Future directions involving measurement of facial muscle movements lie in further development of automated measurement of facial expressions and therapeutic application of measuring facial expressions. Over the past 15 years, automated versions of FACS have been developed that extract action units from facial video sequences in healthy persons (Bartlett et al., 1999; Cohn et al., 1999; Essa and Pentland, 1997). Based on MRI morphometry, our group (Verma et al., 2005) has developed a computerized algorithm of facial expression analysis that has been validated in comparison with the FACES procedure in healthy controls (Wang et al., 2008) and in comparison with clinical ratings of flat affect in patients (Alvino et al., 2007). Computerized methods will be able to provide a measure of the subtle changes in facial expression and may replace visual inspection as a more reliable and sensitive measure. Practical applications of more detailed measurement hold promise to extend recent attempts at instruction (Schwartz et al., 2006) and remediation (Frommann et al., 2003) of emotion expression. Lastly, affective flattening can be present well before clinical onset of schizophrenia (Walker et al., 1993) and will increase during the prodromal phase (Malla et al., 2002). In conjunction with other candidates for endophenotypes, facial expressions of emotions in persons with vulnerability to schizophrenia may inform us about risk of illness and assist in future efforts at prevention or postponement of onset of schizophrenia.
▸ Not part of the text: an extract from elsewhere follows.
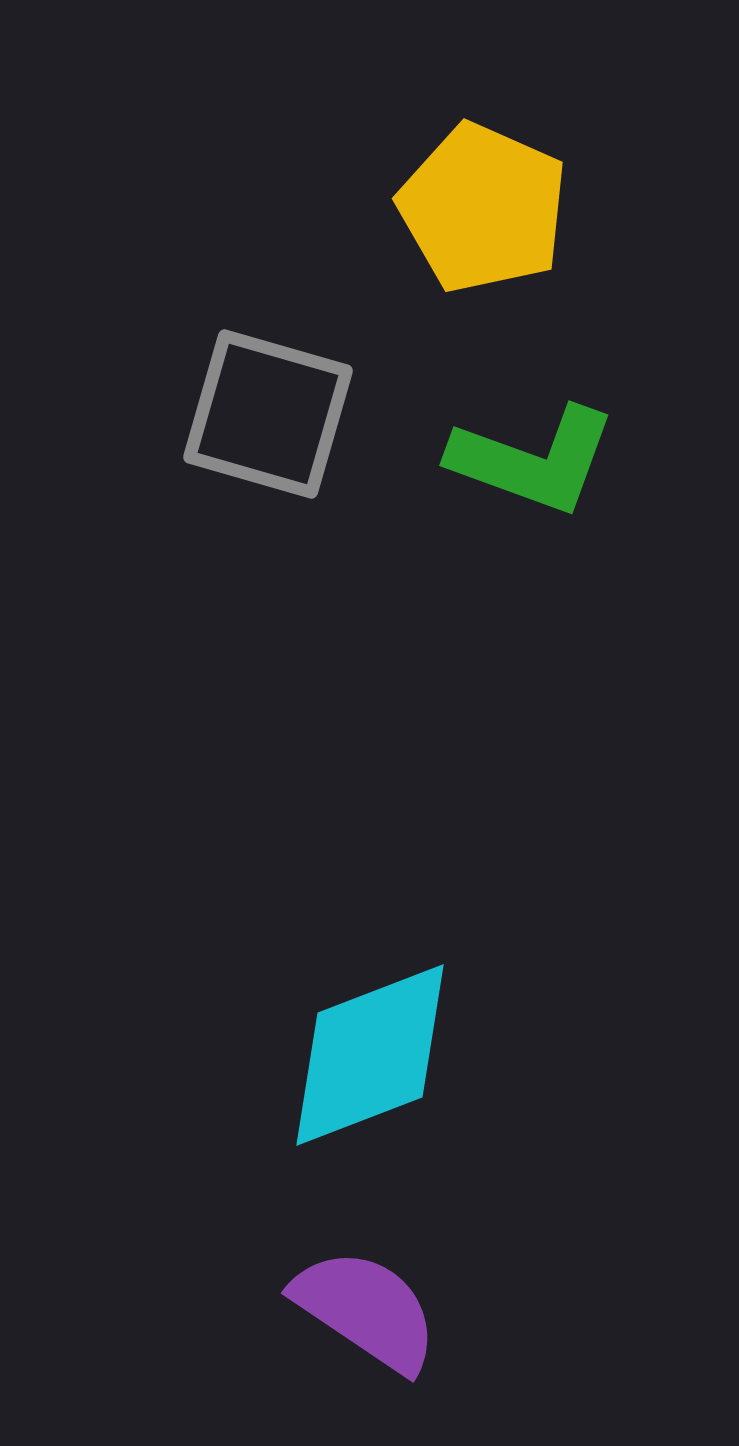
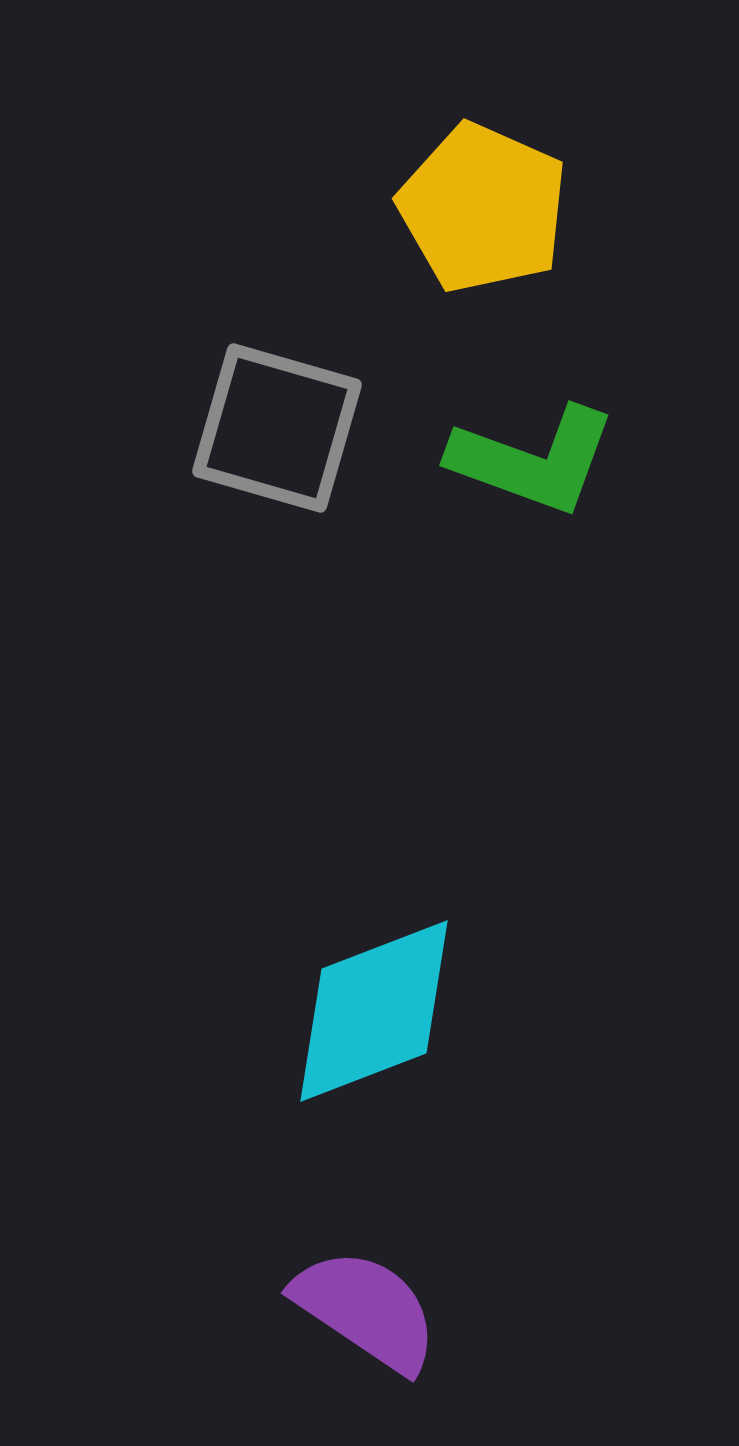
gray square: moved 9 px right, 14 px down
cyan diamond: moved 4 px right, 44 px up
This work was supported by NIMH MH-01839, MH-60722 and the National Alliance for Research on Schizophrenia and Depression. The funding sources had no role in the design of study, interpretation of data, manuscript preparation and submission.
ContributorsDrs. Kohler, R.E. Gur and R.C. Gur designed the study and Dr. Kohler prepared the manuscript. Drs. Wang and Verma, E. Martin and M. Milonova were responsible for data acquisition, and C. Brensinger and Dr. Bilker were responsible for data analysis.
Conflict of interest
There are no potential conflicts of interest to report for Drs. Kohler, Bilker, Wang, Verma, R.C. Gur and R.E. Gur; C. Brensinger, E. Martin and M. Milonova.